From the same company that gave us Mary Had A Little Lamb comes yet another nursery rhyme inspired shocker, Three Blind Mice. This one certainly starts off much better, its prologue providing more in the way of scares and effects than all the previous film. It also features a death by swarming mice that’s as unintentionally amusing as anything in Bruno Mattei’s Rats: A Night of Terror.
That abruptly shifts to Abi (May Kelly, Curse of Humpty Dumpty 2, The Nutcracker Massacre) having an angry confrontation with her parents Jude (Lynne O’Sullivan, Return of Punch and Judy) and Keith (Keith Eyles, The Shadow of Bigfoot, Apocalyptic Horror) over her drug usage.
Unable to deal with it themselves they’ve called in a professional, Cara (Helen Fullerton, Curse of Jack Frost, Just One Blood) who suggests the family stage an intervention in a remote cabin. So along with her brother Mark (Karl Hughes, Small Creatures, Mega Lightning) and friend Lara (Lila Lasso, Dragon Fury: Wrath of Fire, The Area 51 Incident) they head to the woods.
Director Pierre B and writer David Malcolm are both making their feature length debuts on Three Blind Mice, and they take a predictable enough path to getting everyone to the middle of nowhere and with phone or signal. I’m always surprised at how easily people hand over their phones in these movies, and this is no exception. If I was going to be stuck in a cabin where I had nothing to do and nobody knew where I was, you’d have to pry the phone from my cold, dead fingers.
You may want to keep your phone handy though, because there’s a fair amount of familiar and not very well written dialogue to get through before things pick up again. For what are supposed to be concerned friends and family members, nobody seems to like each other. And, as is the case in films like this, they spend much of their time snapping over everything from whether Abi wants help to Keith’s inability to quit smoking.
Eventually, the Three Blind Mice of the title show up. They’re a trio of human/mouse hybrids developed in a now abandoned secret lab that happens to be nearby. They’re actors in fairly creepy looking masks and prosthetics designed by Rebecca Wheeler (The Siege, Wolf Garden) rather than CGI for a change, although the mouse army they command and the fire effects at the end very obviously originated in a computer. There’s a good bit more gore here, the mutants have a thing for torture, and it’s practical as well, though of varying quality.
For a film about human mice, as opposed to mousy humans, Three Blind Mice takes itself a bit too seriously. This would probably have been better off if the filmmakers had played into the ridiculousness of the creatures and served things up with a large helping of cheese. We do have a scene where one of the creatures uses a crossbow, but examples of that kind of weirdness are few and far between.

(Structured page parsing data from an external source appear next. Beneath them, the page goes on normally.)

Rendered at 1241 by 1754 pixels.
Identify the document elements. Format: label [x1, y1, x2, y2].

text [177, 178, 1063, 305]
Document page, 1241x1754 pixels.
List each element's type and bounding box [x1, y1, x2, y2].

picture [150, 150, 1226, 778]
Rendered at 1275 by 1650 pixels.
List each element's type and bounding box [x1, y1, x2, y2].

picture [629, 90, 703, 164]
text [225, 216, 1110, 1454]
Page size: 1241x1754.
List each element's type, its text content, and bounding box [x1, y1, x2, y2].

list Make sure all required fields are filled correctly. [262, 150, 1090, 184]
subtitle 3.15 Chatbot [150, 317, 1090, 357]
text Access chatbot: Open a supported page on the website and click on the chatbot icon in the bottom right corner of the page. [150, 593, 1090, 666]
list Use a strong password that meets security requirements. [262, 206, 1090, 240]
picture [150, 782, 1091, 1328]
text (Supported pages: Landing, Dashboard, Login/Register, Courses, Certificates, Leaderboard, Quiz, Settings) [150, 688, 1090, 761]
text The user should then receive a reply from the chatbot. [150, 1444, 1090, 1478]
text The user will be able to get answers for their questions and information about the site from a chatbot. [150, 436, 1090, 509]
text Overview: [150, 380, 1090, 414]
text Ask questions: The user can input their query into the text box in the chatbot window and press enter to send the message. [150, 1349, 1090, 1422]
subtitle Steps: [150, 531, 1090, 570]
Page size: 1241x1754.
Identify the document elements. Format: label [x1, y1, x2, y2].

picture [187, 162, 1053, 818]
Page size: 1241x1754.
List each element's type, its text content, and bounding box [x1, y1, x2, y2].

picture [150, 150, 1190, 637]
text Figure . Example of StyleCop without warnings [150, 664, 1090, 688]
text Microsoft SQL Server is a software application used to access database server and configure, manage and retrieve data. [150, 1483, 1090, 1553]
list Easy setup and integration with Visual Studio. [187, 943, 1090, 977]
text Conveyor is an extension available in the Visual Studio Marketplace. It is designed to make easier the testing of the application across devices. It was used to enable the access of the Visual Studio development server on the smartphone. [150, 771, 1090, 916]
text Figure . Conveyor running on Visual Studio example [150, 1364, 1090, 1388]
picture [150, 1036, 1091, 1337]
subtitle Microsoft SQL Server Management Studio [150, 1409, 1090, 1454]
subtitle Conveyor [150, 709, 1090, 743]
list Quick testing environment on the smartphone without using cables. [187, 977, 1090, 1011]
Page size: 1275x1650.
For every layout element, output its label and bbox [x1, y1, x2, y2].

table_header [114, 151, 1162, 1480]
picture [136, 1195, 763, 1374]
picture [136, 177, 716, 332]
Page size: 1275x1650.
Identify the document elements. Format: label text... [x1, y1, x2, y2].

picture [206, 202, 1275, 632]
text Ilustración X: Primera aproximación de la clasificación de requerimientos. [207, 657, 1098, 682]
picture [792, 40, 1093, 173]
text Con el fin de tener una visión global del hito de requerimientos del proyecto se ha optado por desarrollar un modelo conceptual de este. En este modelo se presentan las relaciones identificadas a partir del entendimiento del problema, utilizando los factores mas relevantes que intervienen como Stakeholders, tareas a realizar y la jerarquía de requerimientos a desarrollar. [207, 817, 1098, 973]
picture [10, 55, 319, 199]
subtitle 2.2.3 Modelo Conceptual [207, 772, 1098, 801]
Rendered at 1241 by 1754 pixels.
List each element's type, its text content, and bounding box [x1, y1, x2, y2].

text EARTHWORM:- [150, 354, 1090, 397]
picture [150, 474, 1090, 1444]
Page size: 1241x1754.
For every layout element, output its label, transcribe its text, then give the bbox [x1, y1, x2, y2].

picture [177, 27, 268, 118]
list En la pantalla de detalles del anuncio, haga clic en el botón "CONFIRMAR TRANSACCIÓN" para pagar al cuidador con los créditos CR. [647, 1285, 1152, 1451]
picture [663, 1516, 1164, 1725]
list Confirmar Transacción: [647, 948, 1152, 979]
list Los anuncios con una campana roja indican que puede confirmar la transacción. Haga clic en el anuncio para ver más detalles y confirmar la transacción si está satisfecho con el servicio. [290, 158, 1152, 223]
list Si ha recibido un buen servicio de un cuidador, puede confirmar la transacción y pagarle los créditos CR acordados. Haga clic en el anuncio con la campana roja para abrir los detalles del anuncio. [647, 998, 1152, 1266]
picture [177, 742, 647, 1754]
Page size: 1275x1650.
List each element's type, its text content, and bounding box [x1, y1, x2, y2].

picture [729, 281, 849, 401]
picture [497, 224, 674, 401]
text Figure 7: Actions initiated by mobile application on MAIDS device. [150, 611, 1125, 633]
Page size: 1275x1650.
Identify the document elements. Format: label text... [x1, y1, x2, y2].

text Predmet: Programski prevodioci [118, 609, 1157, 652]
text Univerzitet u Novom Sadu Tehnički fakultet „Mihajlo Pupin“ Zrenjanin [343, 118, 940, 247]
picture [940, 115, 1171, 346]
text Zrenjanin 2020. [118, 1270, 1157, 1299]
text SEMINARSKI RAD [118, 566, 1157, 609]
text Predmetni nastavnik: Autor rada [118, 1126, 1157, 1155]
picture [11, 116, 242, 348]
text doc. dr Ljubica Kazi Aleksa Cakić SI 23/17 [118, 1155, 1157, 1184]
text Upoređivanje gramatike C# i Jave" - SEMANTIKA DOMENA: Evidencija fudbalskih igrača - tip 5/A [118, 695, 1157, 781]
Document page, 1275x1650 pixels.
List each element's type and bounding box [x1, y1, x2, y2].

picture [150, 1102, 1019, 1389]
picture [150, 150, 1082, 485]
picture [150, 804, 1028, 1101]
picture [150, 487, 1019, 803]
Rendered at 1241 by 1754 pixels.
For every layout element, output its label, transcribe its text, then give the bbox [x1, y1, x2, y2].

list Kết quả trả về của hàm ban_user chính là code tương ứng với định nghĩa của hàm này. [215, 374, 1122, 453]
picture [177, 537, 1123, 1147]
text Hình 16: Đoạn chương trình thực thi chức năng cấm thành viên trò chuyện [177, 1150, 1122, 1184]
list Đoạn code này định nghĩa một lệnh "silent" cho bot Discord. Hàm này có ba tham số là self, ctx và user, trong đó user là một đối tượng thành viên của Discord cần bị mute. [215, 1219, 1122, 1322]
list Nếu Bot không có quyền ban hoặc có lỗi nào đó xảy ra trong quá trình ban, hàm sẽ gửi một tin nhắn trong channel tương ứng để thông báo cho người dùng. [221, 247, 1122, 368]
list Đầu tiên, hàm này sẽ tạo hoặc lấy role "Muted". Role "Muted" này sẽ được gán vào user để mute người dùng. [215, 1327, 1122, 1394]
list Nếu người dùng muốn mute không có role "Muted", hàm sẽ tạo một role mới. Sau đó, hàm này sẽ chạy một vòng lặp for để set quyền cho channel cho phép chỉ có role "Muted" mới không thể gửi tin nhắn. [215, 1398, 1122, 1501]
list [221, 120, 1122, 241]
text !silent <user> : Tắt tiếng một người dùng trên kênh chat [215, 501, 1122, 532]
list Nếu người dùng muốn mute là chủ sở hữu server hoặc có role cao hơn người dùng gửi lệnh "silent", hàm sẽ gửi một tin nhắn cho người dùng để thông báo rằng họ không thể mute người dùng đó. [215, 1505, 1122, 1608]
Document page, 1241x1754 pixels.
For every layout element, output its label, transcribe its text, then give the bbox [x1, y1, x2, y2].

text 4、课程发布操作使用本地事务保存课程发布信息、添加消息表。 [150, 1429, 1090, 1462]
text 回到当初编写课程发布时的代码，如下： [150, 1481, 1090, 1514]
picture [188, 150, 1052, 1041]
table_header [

Three Blind Mice isn’t truly bad as a straight horror, the scenes of them stalking people through the woods and underground lab are certainly acceptable. And it helps that they look a bit like giant versions of the gnomes from Don’t Be Afraid of the Dark in some scenes. But the idea was just too silly for me to really take it seriously, despite an effort to give it a scientific backstory.
But this is a Scott Jeffrey (Jack & Jill: The Hills of Hell, Beneath the Surface) film, so you have to be thankful for small mercies. There was obviously a bit of money spent on the effects, and the cast and crew do good jobs with what they have to work with, something that can’t be said for a lot of what he’s churned out. If you just want some sort of creature feature, Three Blind Mice may do the job if you’re in the right mood. But it missed a chance to be something a bit different and a lot better.
Uncork’d Entertainment will release Three Blind Mice on DVD as well as Digital Platforms on October 17th.